Comment 9 Jan Pazdziora 2013-05-30 13:22:48 UTC

(In reply to Miciah Dashiel Butler Masters from comment #6)
> The service script for ActiveMQ can return before the daemon is ready to
> accept connections.  Initialisation of the daemon can take a couple minutes,
> so there could still be problems.  It would be helpful to have
> /var/log/activemq/activemq.log to see whether that's involved in the problem
> reported here.

I think it would be very helpful to have a script supported by OpenShift developers to start and restart the services, and that could add the necessary waits and guarantee that when it finishes, all services are in a ready state.

For example, in Spacewalk, we have

  https://git.fedorahosted.org/cgit/spacewalk.git/tree/spacewalk/admin/spacewalk-service

which calls

  https://git.fedorahosted.org/cgit/spacewalk.git/tree/spacewalk/admin/spacewalk-startup-helper

to for example tomcat is up and accepting connections (we test with lsof) before starting httpd.

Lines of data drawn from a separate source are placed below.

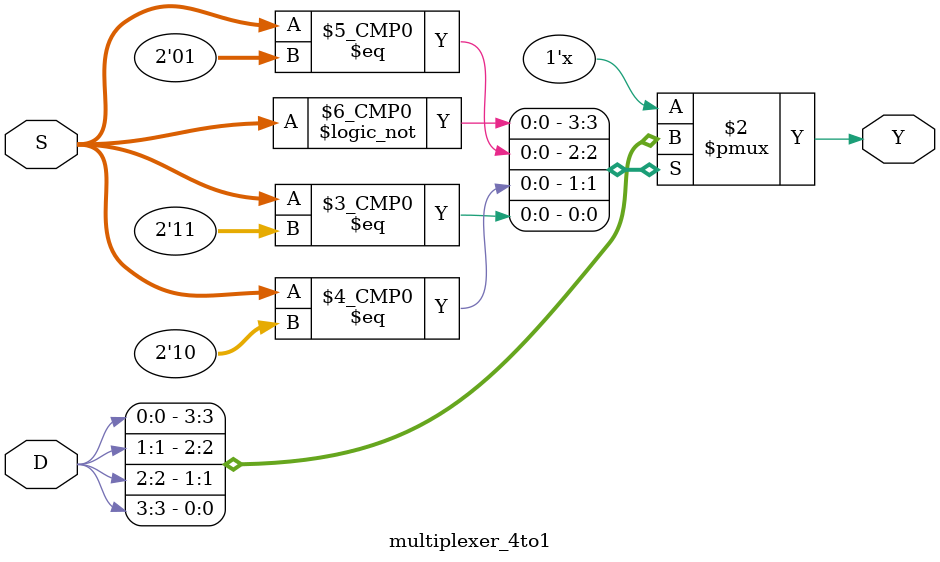
<source format=v>
module multiplexer_4to1(output reg Y,input[1:0] S,input [3:0] D);

always @(S or D)
	case (S)
	2'b00: Y=D[0];
	2'b01: Y=D[1];
	2'b10: Y=D[2];
	2'b11: Y=D[3];
	endcase
endmodule
</source>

This ensures that users cannot hit Apache and see 503 from tomcat -- once the spacewalk-service start finishes (unless it failed badly), daemons of all components are ready to accept connections and serve.

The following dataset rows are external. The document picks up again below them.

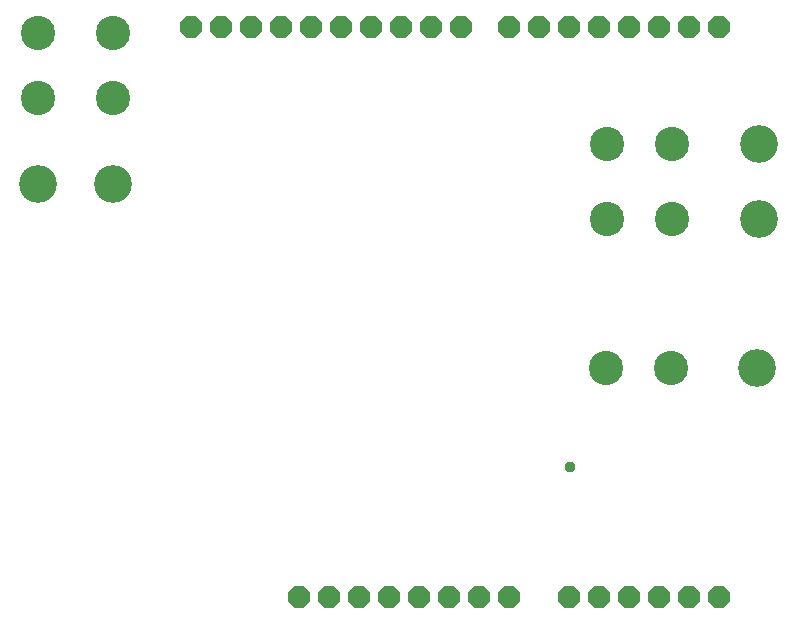
<source format=gbr>
G04 EAGLE Gerber RS-274X export*
G75*
%MOMM*%
%FSLAX34Y34*%
%LPD*%
%INSoldermask Bottom*%
%IPPOS*%
%AMOC8*
5,1,8,0,0,1.08239X$1,22.5*%
G01*
%ADD10P,2.034460X8X22.500000*%
%ADD11C,2.903200*%
%ADD12C,3.203200*%
%ADD13C,0.959600*%


D10*
X955040Y495300D03*
X929640Y12700D03*
X980440Y495300D03*
X1005840Y495300D03*
X1031240Y495300D03*
X1056640Y495300D03*
X929640Y495300D03*
X904240Y495300D03*
X878840Y495300D03*
X838200Y495300D03*
X812800Y495300D03*
X787400Y495300D03*
X762000Y495300D03*
X736600Y495300D03*
X711200Y495300D03*
X685800Y495300D03*
X660400Y495300D03*
X955040Y12700D03*
X980440Y12700D03*
X1005840Y12700D03*
X1031240Y12700D03*
X1056640Y12700D03*
X878840Y12700D03*
X853440Y12700D03*
X828040Y12700D03*
X802640Y12700D03*
X777240Y12700D03*
X751840Y12700D03*
X635000Y495300D03*
X609600Y495300D03*
X726440Y12700D03*
X701040Y12700D03*
D11*
X1016000Y207010D03*
X961000Y207010D03*
D12*
X1089000Y207010D03*
D11*
X1017270Y332740D03*
X962270Y332740D03*
D12*
X1090270Y332740D03*
D11*
X543560Y435610D03*
X543560Y490610D03*
D12*
X543560Y362610D03*
D11*
X480060Y435610D03*
X480060Y490610D03*
D12*
X480060Y362610D03*
D11*
X1017270Y396240D03*
X962270Y396240D03*
D12*
X1090270Y396240D03*
D13*
X930910Y123190D03*
M02*

</source>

I probably can create an initial version of such a script if it would be viewed as useful.

Comment 10 Jason DeTiberus 2013-05-30 13:28:28 UTC

(In reply to Jan Pazdziora from comment #9)
> (In reply to Miciah Dashiel Butler Masters from comment #6)
> > The service script for ActiveMQ can return before the daemon is ready to
> > accept connections.  Initialisation of the daemon can take a couple minutes,
> > so there could still be problems.  It would be helpful to have
> > /var/log/activemq/activemq.log to see whether that's involved in the problem
> > reported here.
> 
> I think it would be very helpful to have a script supported by OpenShift
> developers to start and restart the services, and that could add the
> necessary waits and guarantee that when it finishes, all services are in a
> ready state.
> 
> For example, in Spacewalk, we have
> 
>  
> https://git.fedorahosted.org/cgit/spacewalk.git/tree/spacewalk/admin/
> spacewalk-service
> 
> which calls
> 
>  
> https://git.fedorahosted.org/cgit/spacewalk.git/tree/spacewalk/admin/
> spacewalk-startup-helper
> 
> to for example tomcat is up and accepting connections (we test with lsof)
> before starting httpd.
> 
> This ensures that users cannot hit Apache and see 503 from tomcat -- once
> the spacewalk-service start finishes (unless it failed badly), daemons of
> all components are ready to accept connections and serve.
> 
> I probably can create an initial version of such a script if it would be
> viewed as useful.

I think a script like that could be useful in an all-in-one type deployment, but once services are broken out into multiple hosts (as we recommend for production), then I think the script gets complicated.  

Potentially we could have the broker script verify that the services it depends on are up before starting (activemq, mongo, etc), however I don't think we necessarily want those to fail if the services aren't available either (since they will reconnect to those services when they become available).